Exercise requirements: Write out the text of all the items below again, replacing each "Eventos" with "Events" and keeping everything else the same. Do not include the pictures.

Data records:
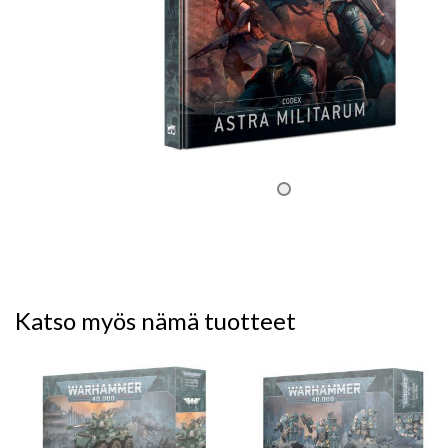
Katso myös nämä tuotteet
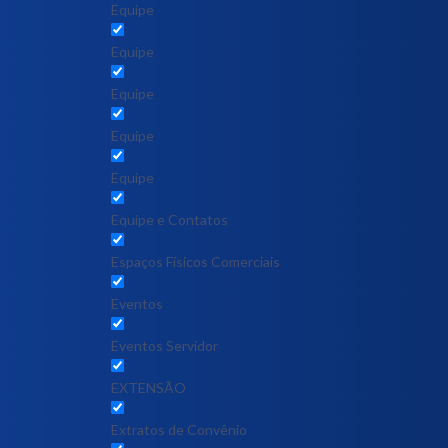
Equipe
Equipe
Equipe
Equipe
Equipe
Equipe e Contatos
Espaços Físicos Comerciais
Eventos
Eventos Servidor
EXTENSÃO
Extratos de Convênio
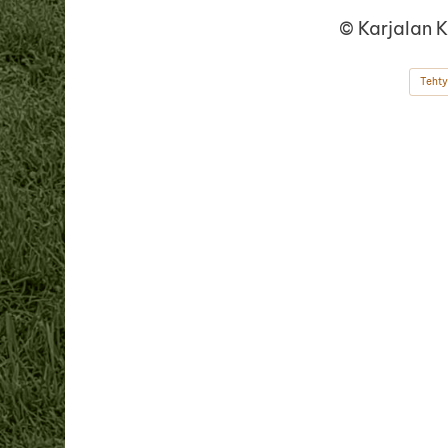
©
Karjalan 
Tehty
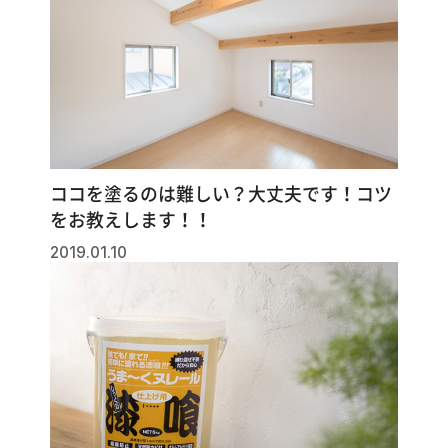
ココを塗るのは難しい？大丈夫です！コツ
をお教えします！！
2019.01.10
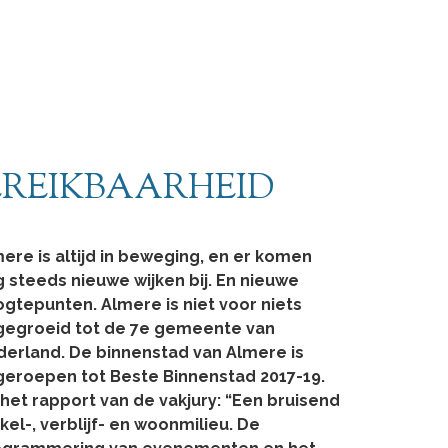
EREIKBAARHEID
ere is altijd in beweging, en er komen 
 steeds nieuwe wijken bij. En nieuwe 
gtepunten. Almere is niet voor niets 
gegroeid tot de 7e gemeente van 
erland. De binnenstad van Almere is 
geroepen tot Beste Binnenstad 2017-19. 
 het rapport van de vakjury: “Een bruisend 
kel-, verblijf- en woonmilieu. De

Solution for this exercise:
Katso myös nämä tuotteet
Equipe
Equipe
Equipe
Equipe
Equipe
Equipe e Contatos
Espaços Físicos Comerciais
Events
Events Servidor
EXTENSÃO
Extratos de Convênio
©
Karjalan 
Tehty
ココを塗るのは難しい？大丈夫です！コツ
をお教えします！！
2019.01.10
EREIKBAARHEID
ere is altijd in beweging, en er komen 
 steeds nieuwe wijken bij. En nieuwe 
gtepunten. Almere is niet voor niets 
gegroeid tot de 7e gemeente van 
erland. De binnenstad van Almere is 
geroepen tot Beste Binnenstad 2017-19. 
 het rapport van de vakjury: “Een bruisend 
kel-, verblijf- en woonmilieu. De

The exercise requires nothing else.